The Buenos Aires Grain Exchange reported that Argentina was most likely get rain in February that would put an end to the drought and stop the corn crop from deterioration. They expect Argentina to produce 49 mmt of corn.
Yesterday’s export sales report saw corn sales within the average trade guesses at 1,404k tons, but this was below last week’s sales of 1,670k tons.
Soybean futures are also trading lower this morning for what would be the second consecutive day of losses. The dollar is higher which could be adding pressure, but the improved Argentine forecast is the more likely culprit as evidenced by lower soybean meal. Soybean oil is slightly higher.
The US December soybean crush is expected to come in at a record high 217.6 million bushels according to analysts at Reuters. If this is realized, it would be up 3.6% from the 210.0 mb crushed in November and 6.6% from last December’s crush.
Yesterday’s export sales for soybeans were poor at just 443k tons. This compared to 1,493k tons the previous week. Primary destinations were to China, Spain, and the UK.
All three wheat classes are trading lower this morning after yesterday’s gains. Wheat is very sensitive to moves in the US dollar which is currently trading higher, but there seems to be a bearish tone overall in the grain markets this morning.

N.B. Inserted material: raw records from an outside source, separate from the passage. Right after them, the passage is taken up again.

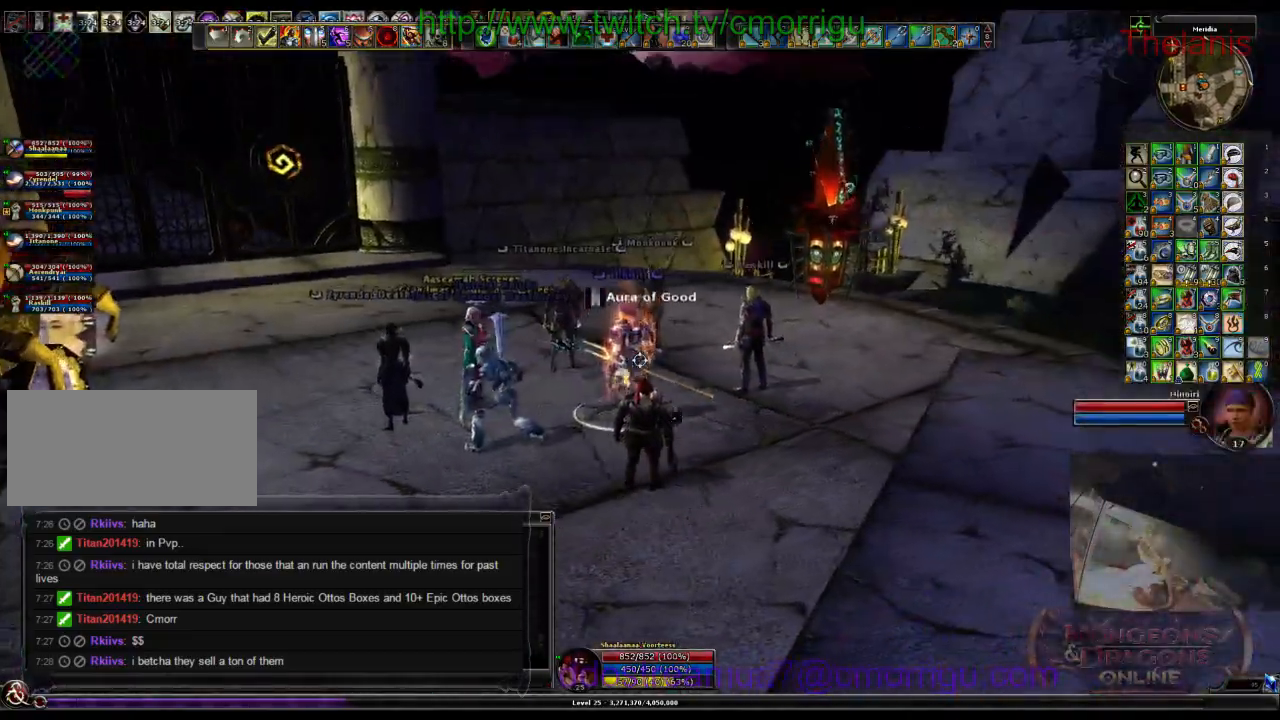
{"keys": ["d", "w"]}
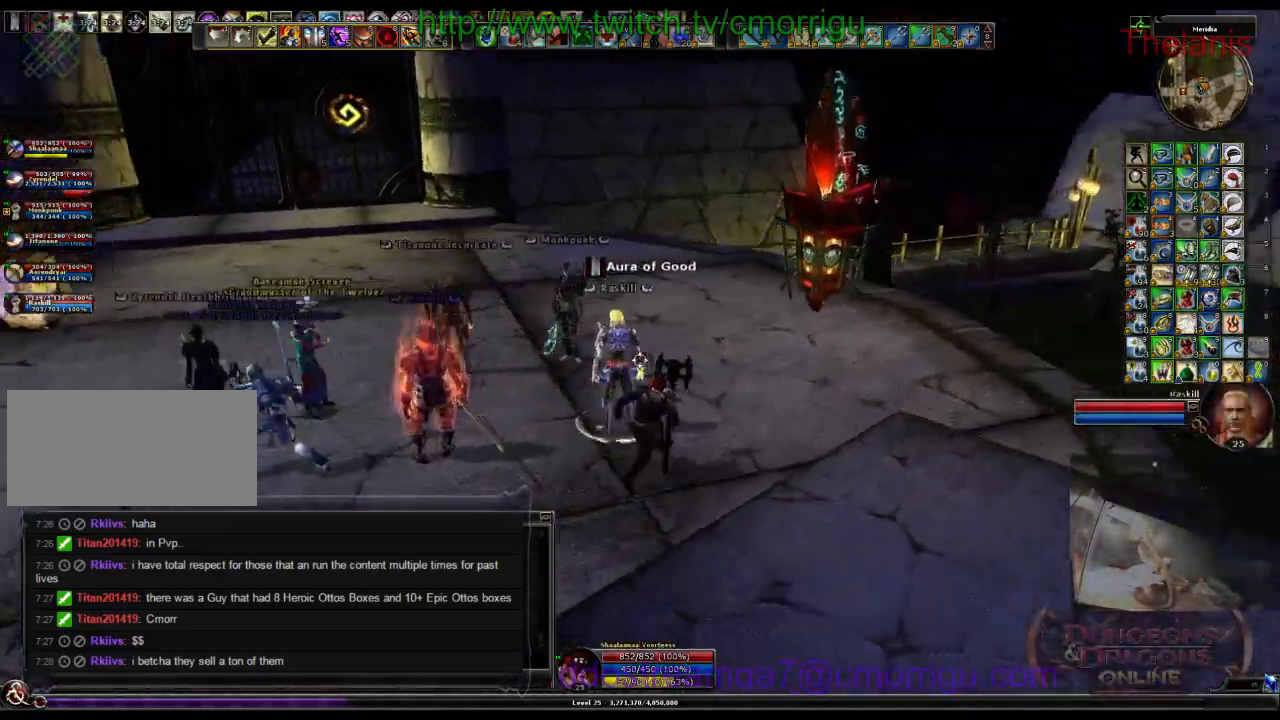
{"keys": ["w"], "events": [[100, "d", "up"]]}
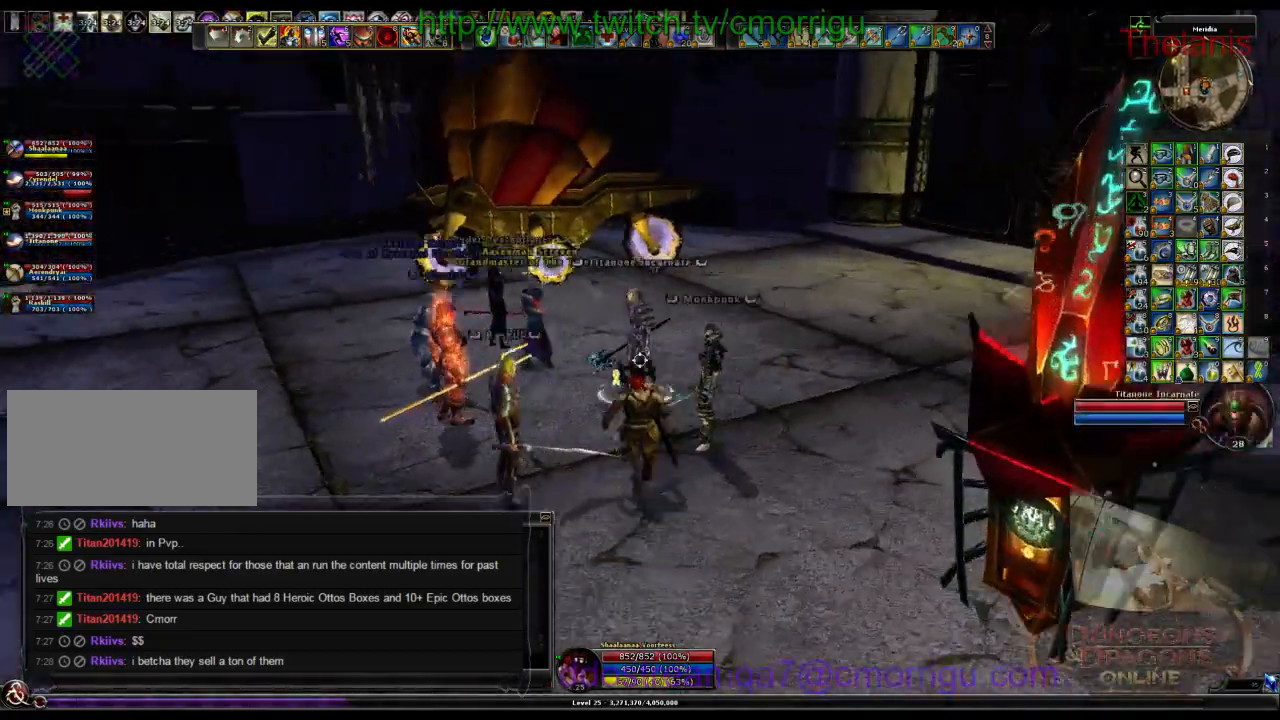
{"keys": ["w"], "events": []}
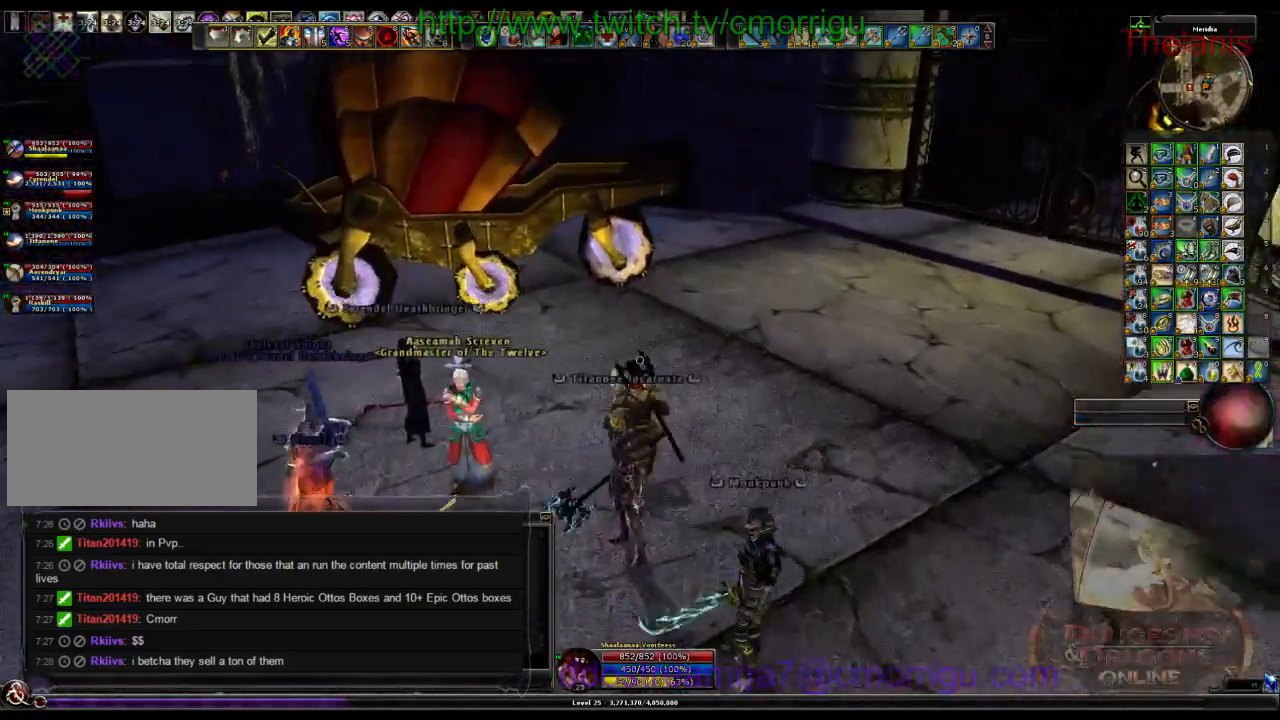
{"keys": ["space", "w"], "events": [[467, "space", "down"]]}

SovEcon has cut its estimate of Russian wheat export outlook as a result of limited supplies and low profitability for shipments abroad. Their export outlook is now at 42.8 mmt which is 2% lower than the previous estimate.
Yesterday’s export sales report was slightly better than expected for wheat at 480k tons sold. This compared to 215k last week, and the top buyers were the Philippines, unknown, and South Korea.